Thats what I do as a fat person, I wonder if the seating arrangements are going to be comfortable enough so I can hide myself. I’m always hoping for an end seat on a couch so I can burrow into the arm with a throw pillow or I’m hoping for a free spot at a table so I can hide my body under it. I want to feel confident in the clothes I’m wearing when I’m sitting at people’s houses during the holidays. I don’t want to have to worry about seating arrangements, fit people never have to do that.

“High emotional intelligence is necessary for success.”

-Wes Watson

If I had high emotional intelligence then I wouldn’t have broken yesterday. Thats the issue with humans. We’re the only species who want more when we attain something.

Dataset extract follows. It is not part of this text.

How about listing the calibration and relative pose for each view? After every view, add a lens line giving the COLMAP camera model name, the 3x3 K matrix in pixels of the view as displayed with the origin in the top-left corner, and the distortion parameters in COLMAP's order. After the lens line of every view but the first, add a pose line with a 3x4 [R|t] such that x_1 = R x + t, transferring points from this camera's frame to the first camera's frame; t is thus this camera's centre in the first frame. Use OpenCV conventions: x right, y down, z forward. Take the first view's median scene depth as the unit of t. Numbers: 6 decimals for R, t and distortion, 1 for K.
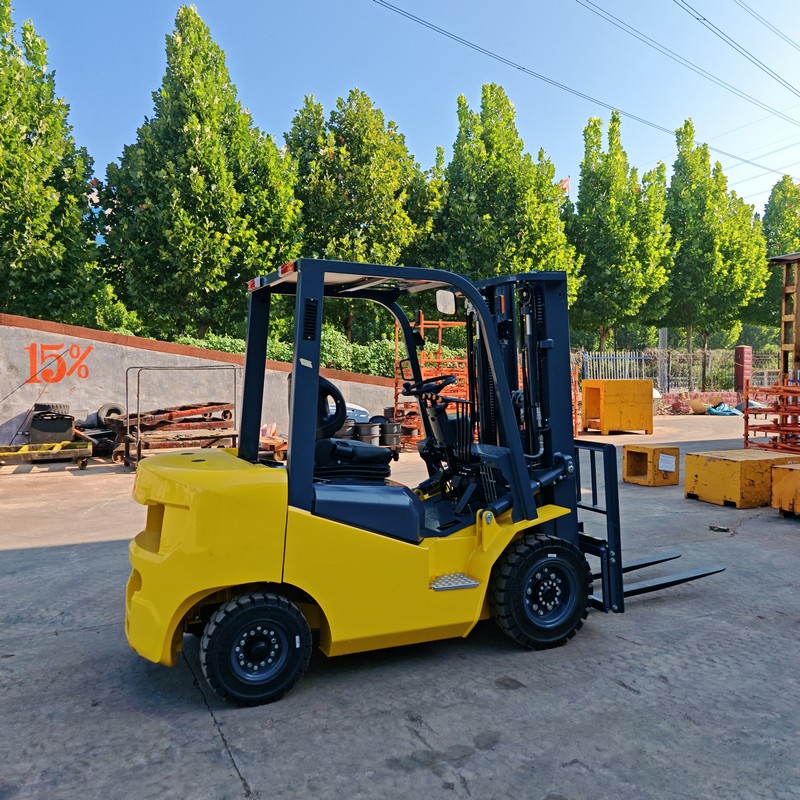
lens RADIAL K [[724.8, 0, 389.4], [0, 724.8, 396.1], [0, 0, 1]] dist [0.088068, -0.086318]
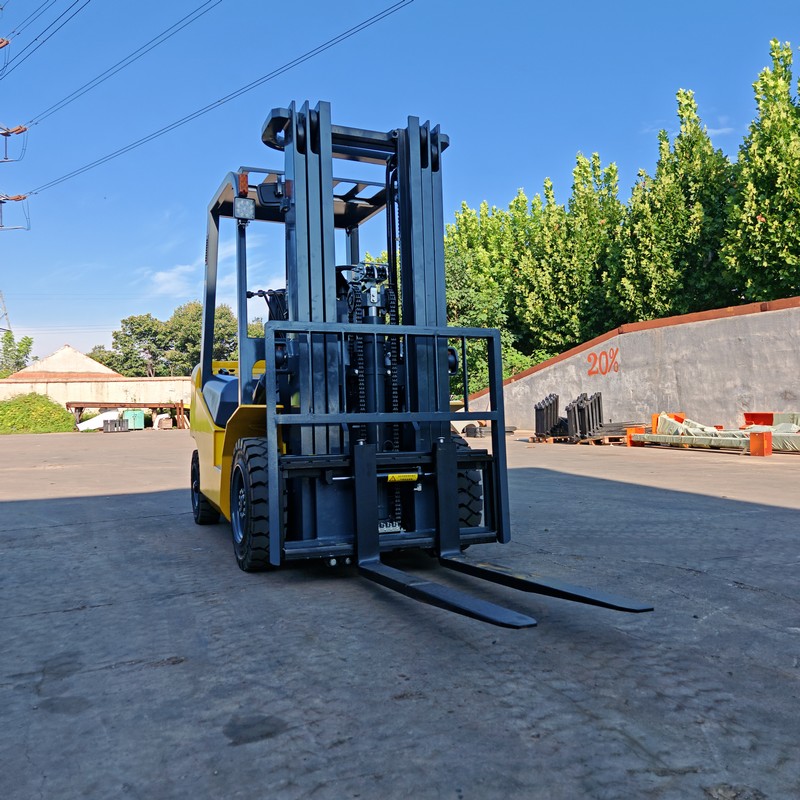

My more is always related to food. I feel like such a loser saying it and I feel like even more of a loser for not being able to control it.

I CAN control it though, thats the problem. I have to control it. I want to see what I can make my body look like because it hasn’t looked good in a long time. I want to feel proud of my body so I can show up for the world. If I’m not proud of my body then I don’t want to show up anywhere for anyone. In this body, I’m not even comfortable to show up for my closest friends because of the way I look. I’m going to change that today.

I feel very negative right now and I have to change it because it’s dangerous to stay in this mindset for too long. I feel ashamed of myself which is the lowest frequency on the feeling scale so I have to put in the work today to make it right. I’m going to focus on eating right and exercising but I also have to work on a positive mindset.

I can’t let the past 3 days of bad decisions hold me back mentally. I can’t give up because I feel like I’ve fallen back too far. I can’t let the old identity creep in because thats where I’m at right now. I’m identifying with the fat girl when I want to hold on to that glimmer of the fit girl identity I had when I was working out yesterday. I want to get to know that girl again. She appeared for a brief second and then I ate like garbage and she left. I want to get her back.

I know I sound crazy but I’m so fat right now that I can’t figure out who I am fit. I want to think myself fit by pretending I am already. I don’t want to condone my behavior for the last three days but I don’t want to live in that shame either. I want to accept that it happened and just move on knowing that it’s not going to happen again. I want to focus on the feeling of KNOWING that it’s not going to happen again.

I want to focus on doing everything right today knowing that I’m just going to take it one day at a time. One hour at a time. I’m not smoking today and I’m not eating like crap all day. My main focus today is getting my mind right, making sure I’m not living in a place of shame and guilt all day. I made the mistake and now I have to move on knowing that I’m going to be better today than I was yesterday.

I feel bad because I let myself down but I’m not going to live there. I want to be an inspiration to people and most importantly to myself. I want to believe in myself so I have to do the things that are going to build trust. I want to be able to trust myself and I want other people to be able to trust me.

“Build strength by accepting negative feelings but also controlling them. Use those feelings to push you into positive action.”